**TEXT SECTION**
****************************************

Green cities and smart cities are not necessarily one and the same, because it is possible for a city to be green and yet not smart and vice versa, it is possible for a city to be smart and yet not green. Rather than chose one over the other, I would rather have intelligent settlements that are both green and smart, and they need be cities actually, because they could just be small villages everywhere, even in the remote islands and the isolated mountains. The common denominator between green and smart is sustainability and affordability. These two should actually work together, because nothing could be sustainable if it is not affordable.
Needless to say, it is energy that is at the core of everything that is green and smart. For one, energy can produce clean water that in turn could be used to produce food. As energy becomes cheaper, everything that depends on it would also become cheaper, such as water and food. Producing biogas however is just one way to produce and save energy. Other than the obvious renewable sources such as wind and solar, there are many other sources that are waiting to be tapped, such as river flows, waterfalls, ocean waves, gasifier and even solid wastes. Gasifier technology is also known as dendro thermal technology, meaning the use of commercially grown wood species to produce the feedstock.
 Although I am open to the idea of burning solid wastes to produce electricity, I think that it would be such as waste (pun intended) to just burn any material that could be recycled. In theory, recyclables are not garbage because of their commercial value. That is the reason why I say that any village or city that does not have a materials recovery facility (MRF) could not claim to be green. More so they could not be considered smart, if they are too dumb enough to just dump recyclables into a dumpsite or bury them in a landfill. On top of that, they also could not be considered smart if they do not collect rainwater or recycle used water.

****************************************

Saved data entries:
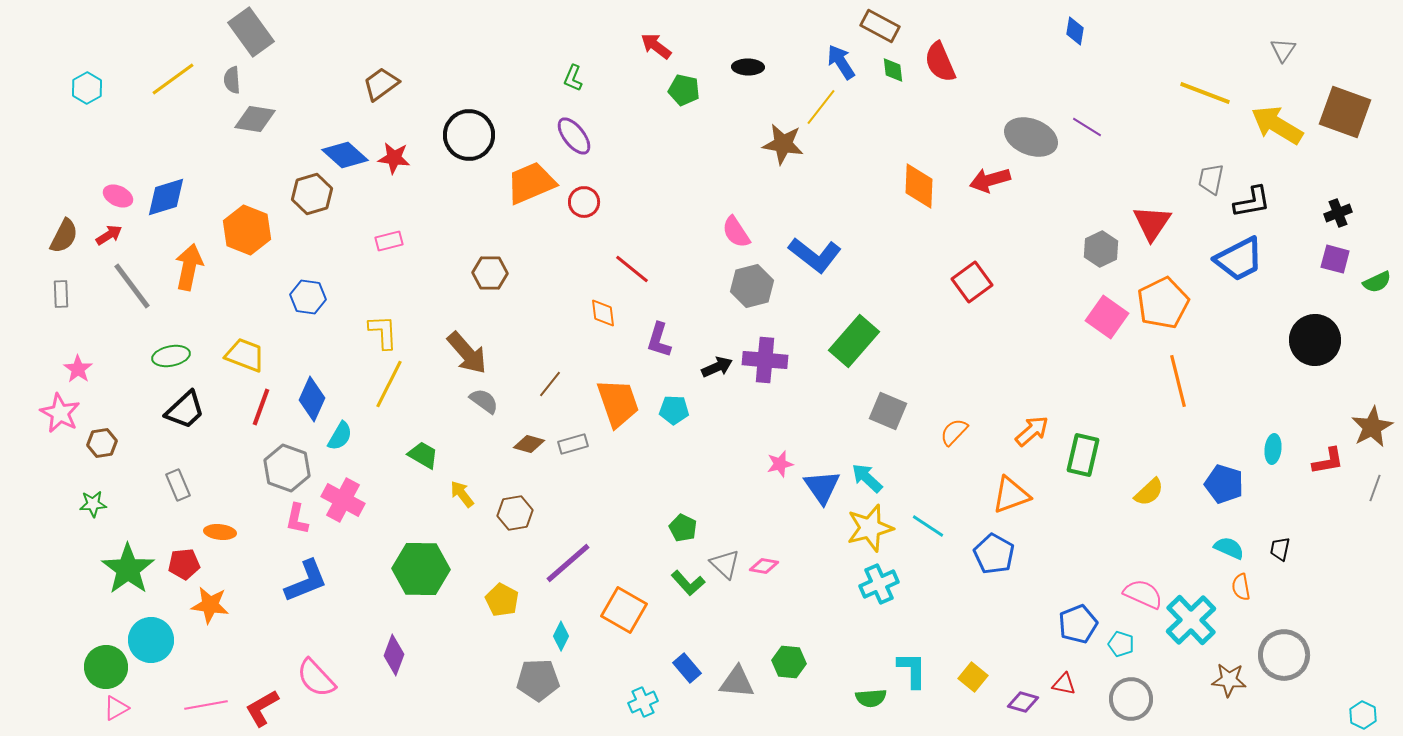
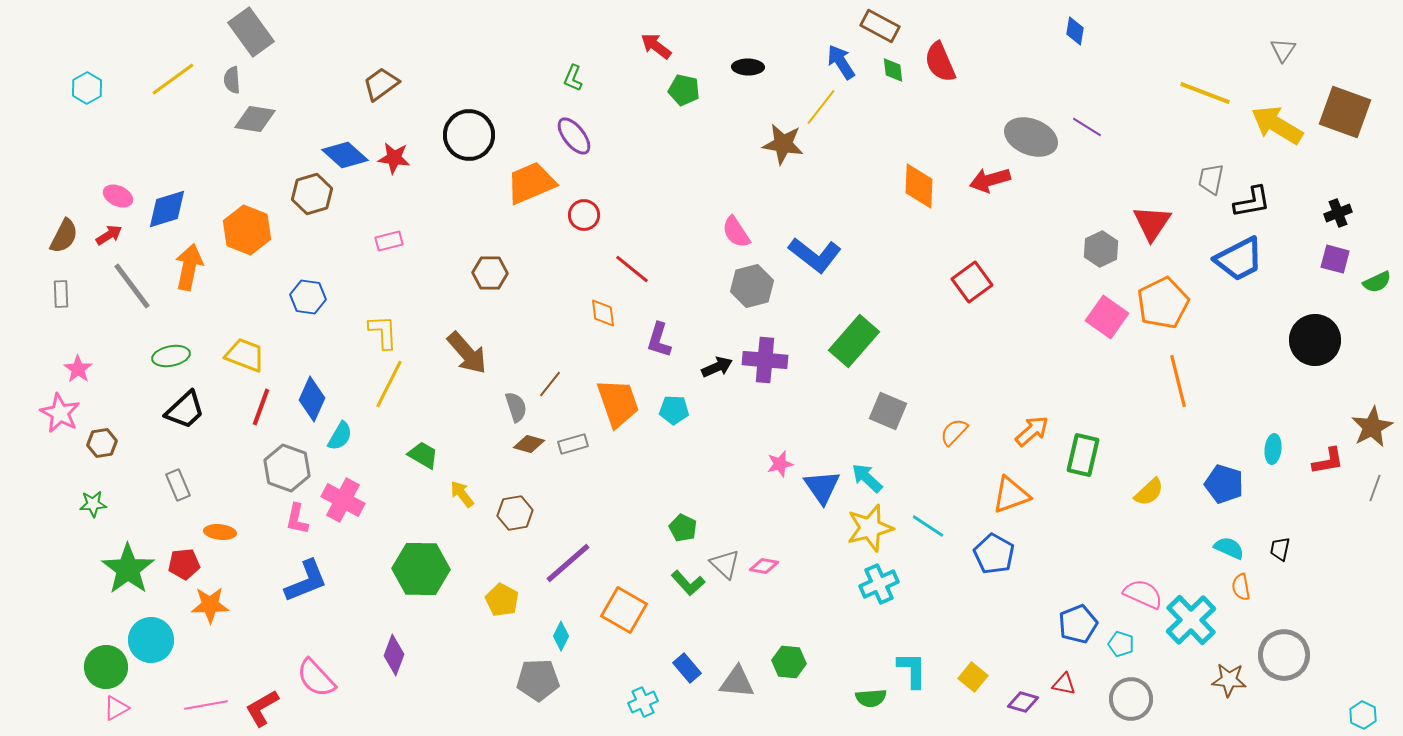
blue diamond at (166, 197): moved 1 px right, 12 px down
red circle at (584, 202): moved 13 px down
gray semicircle at (484, 401): moved 32 px right, 6 px down; rotated 36 degrees clockwise
orange star at (210, 605): rotated 9 degrees counterclockwise
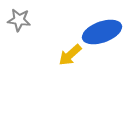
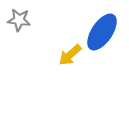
blue ellipse: rotated 36 degrees counterclockwise
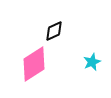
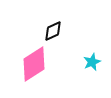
black diamond: moved 1 px left
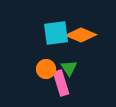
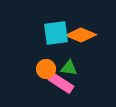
green triangle: rotated 48 degrees counterclockwise
pink rectangle: rotated 40 degrees counterclockwise
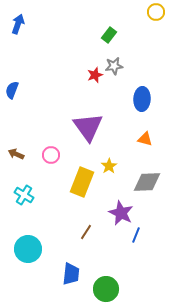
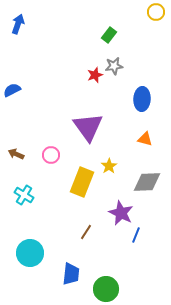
blue semicircle: rotated 42 degrees clockwise
cyan circle: moved 2 px right, 4 px down
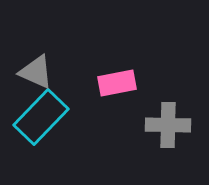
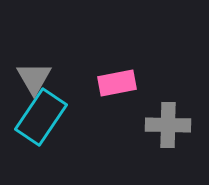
gray triangle: moved 2 px left, 6 px down; rotated 36 degrees clockwise
cyan rectangle: rotated 10 degrees counterclockwise
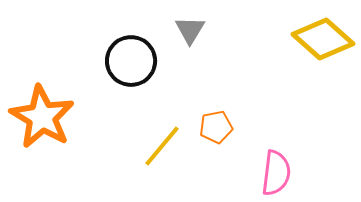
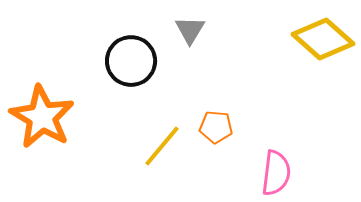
orange pentagon: rotated 16 degrees clockwise
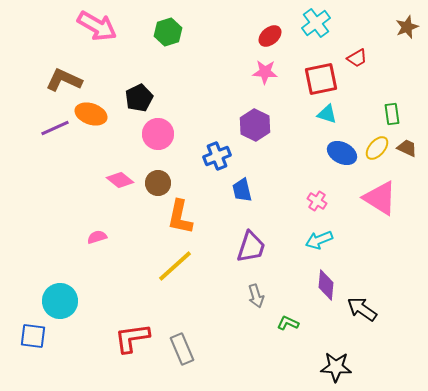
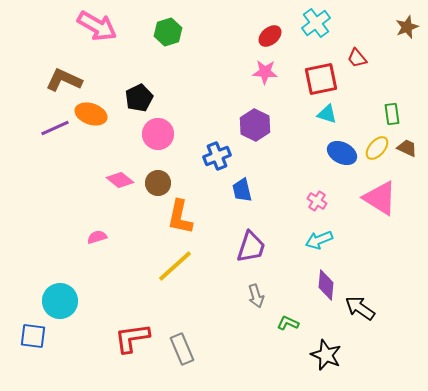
red trapezoid: rotated 80 degrees clockwise
black arrow: moved 2 px left, 1 px up
black star: moved 10 px left, 12 px up; rotated 20 degrees clockwise
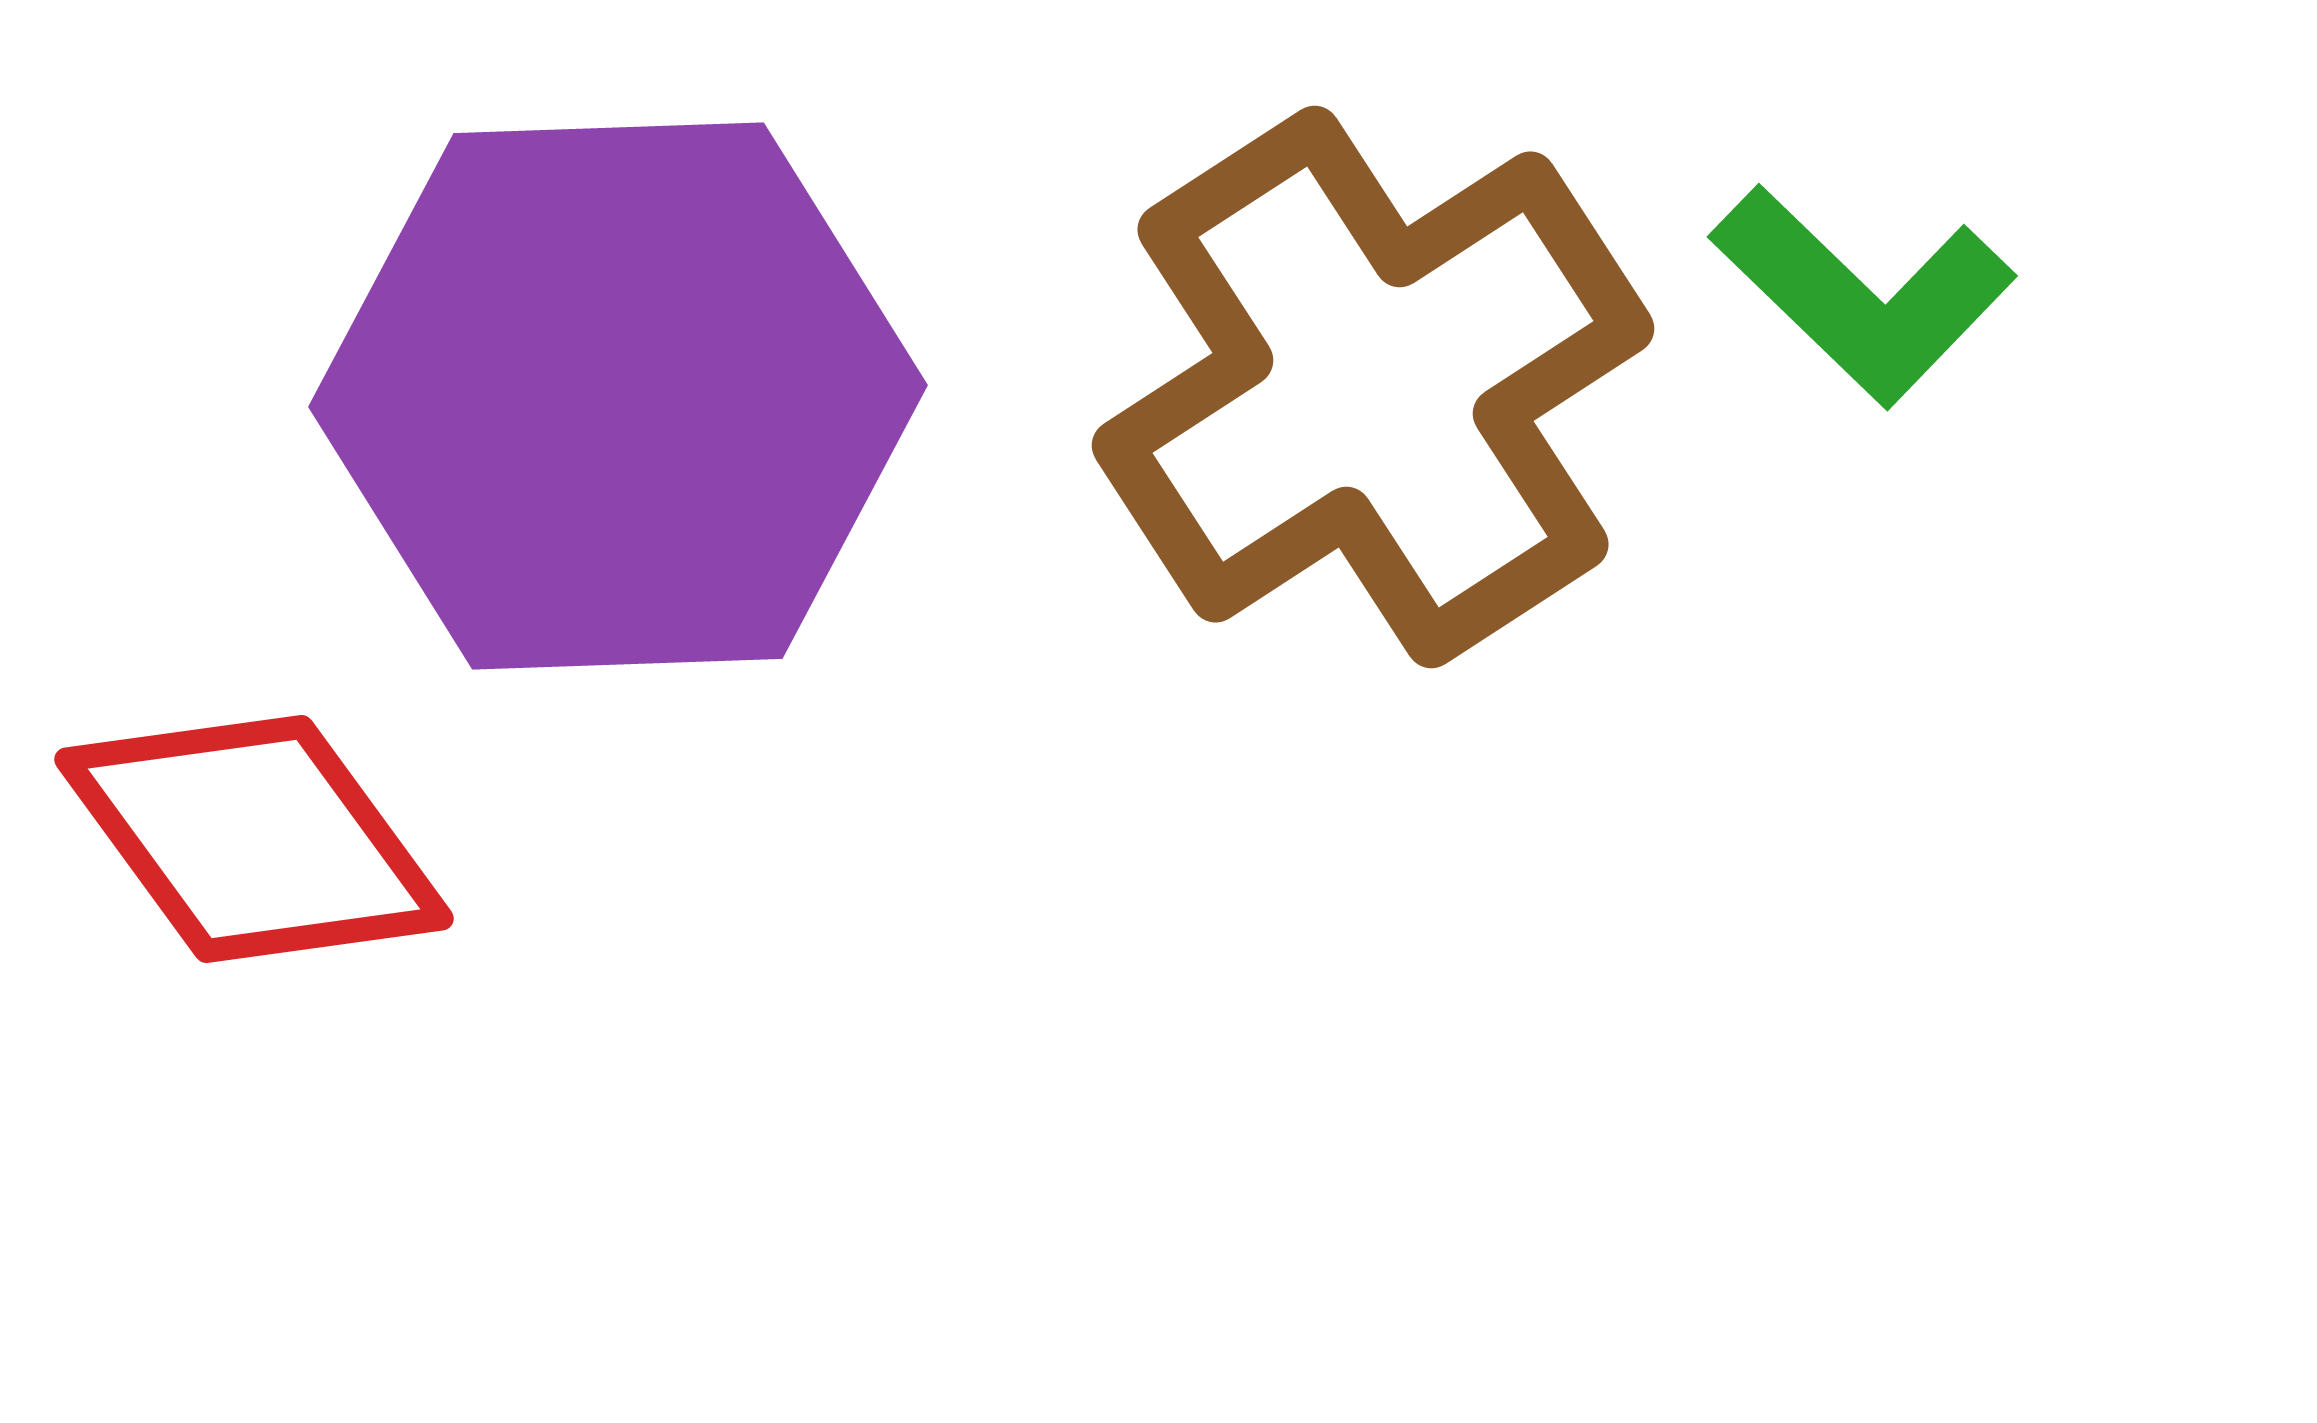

****************************************

**TASKS**
[a] In the text on green and smart cities, what is gasifier technology also known as?
[b] Retype the records exactly, starting with the line that contains "red trapezoid: rotated 80 degrees clockwise" and going on through the end of the records. Leave the pictures out.

**ANSWERS IN ORDER**
[a] Dendro thermal technology.

[b]
red trapezoid: rotated 80 degrees clockwise
black arrow: moved 2 px left, 1 px up
black star: moved 10 px left, 12 px up; rotated 20 degrees clockwise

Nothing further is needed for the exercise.